With measurable goals, the Maritime Administration could assess the Small Shipyard Grant program’s performance. Such assessment would allow the Maritime Administration to consider whether the grant program is operating efficiently or effectively and any changes it could make to the program in the future to increase its ability to support small shipyards. In addition, as with its financial support programs for domestic vessel owners or operators, a better understanding of the impact of the Small Shipyard Grant program could help inform the Maritime Administration’s broader efforts to support the U.S. maritime industry and, in particular, U.S. commercial shipyards in line with its goals in the National Maritime Strategy.
Maritime Administration Does Not Document Its Decision Rationale for Awarding Small Shipyard Grants
Maritime Administration officials follow a multistep process for awarding grants to shipyards that apply to the Small Shipyard Grant program, but they do not document their decision rationale for why they award or do not award grants. To select recipients for a Small Shipyard Grant award, Maritime Administration officials said that they score applications in an internal spreadsheet on a range from 0 to 100. This scoring is based on the experience of the evaluators, who review applications based on the requirements in the Notice of Funding Opportunity and their professional judgment. According to Maritime Administration officials, these evaluators are subject matter experts, with decades of experience in their fields. After numerically scoring applications, Maritime Administration officials said they prepare a memo with the final list of selected applicants and their numeric scores for the Maritime Administrator. The Administrator receives an oral briefing on the rationale for award selection, along with this memo.

:: Directives ::
1. Answer these questions from the passage above on the Small Shipyard Grant program:
(a) On what numeric range do Maritime Administration officials score grant applications?
(b) What two things does the memo prepared for the Maritime Administrator list?
(c) Which national document's goals does the passage link to the agency's broader efforts to support U.S. commercial shipyards?
2. Extend the passage above on the Small Shipyard Grant program, picking up right after its last sentence.

:: Record set ::
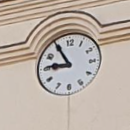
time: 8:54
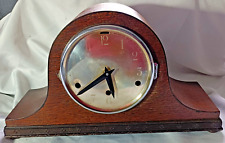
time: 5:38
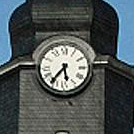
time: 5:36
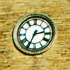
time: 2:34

...

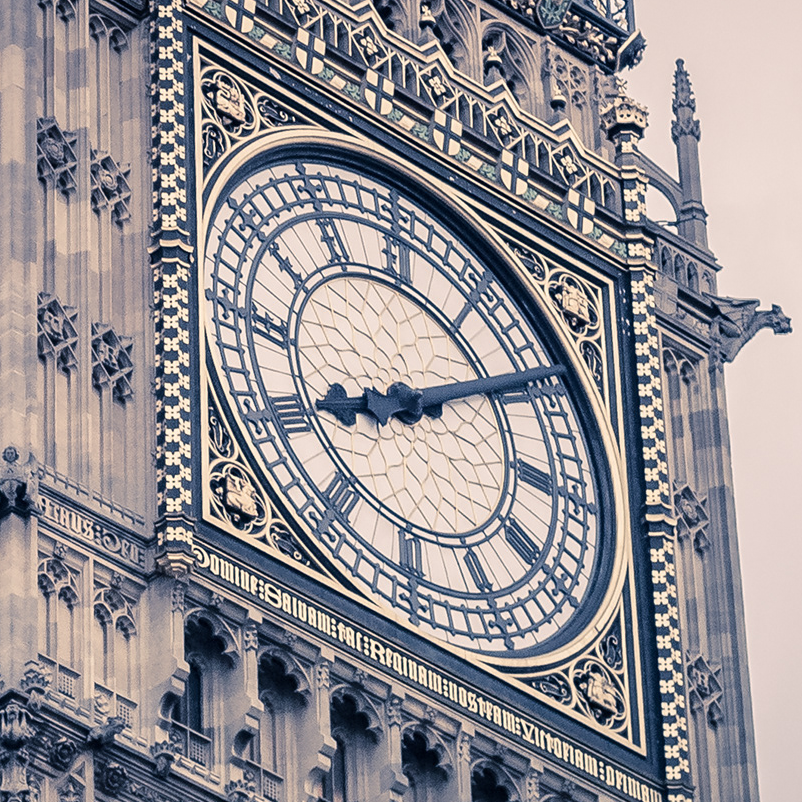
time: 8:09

:: Exercise responses ::
1.
(a) From 0 to 100.
(b) The final list of selected applicants and their numeric scores.
(c) The National Maritime Strategy.

2.
According to OMB regulations and DOT’s Guide to Financial Assistance, the Maritime Administration should develop a set of policies and procedures that permit consistency concerning its grant application merit review process and evaluation of each application.[66] Under DOT guidance, the documentation should contain the following:
· if approved for funding, an explanation of why the selected applications were chosen for funding over other applications; and
· if not approved for funding, and an explanation for not awarding the application.
However, Maritime Administration officials do not document their reasons for approving or not approving each application, and the scores do not serve as a clear guide to which projects are selected for funding. Specifically, while officials assign a numeric score to each application through their scoring sheet and make notes specific to each application received, our review found that they do not necessarily select only the highest-rated projects. Moreover, the scoring sheets do not include any additional explanation of why a selected applicant was chosen for funding over other applications or, if not approved for funding, why it was not. Our review of the 78 applications to this program in fiscal year 2024 found that the Maritime Administration scored 31 applications with a 90 or above but awarded funding to 14 of these applications and one application with a score of 77.5. The Maritime Administration did not document why it chose the 15 applications it selected for funding, including why an application with a score of 77.5 received an award over 38 unsuccessful applications with higher scores.
Maritime Administration officials said they do not document their decision rationale. Further, they said that the numerical scores given to applications are not the sole determining factor in award decisions. Maritime Administration officials said they consider several factors, including statutory and policy priorities, project feasibility and readiness, funding availability and distribution, and evaluator discretion. Moreover, Maritime Administration officials said that they prioritize geographic distribution and new applicants, meaning that shipyards with active or recent grants are less likely to receive additional grants. However, these other factors for selecting awardees are not documented.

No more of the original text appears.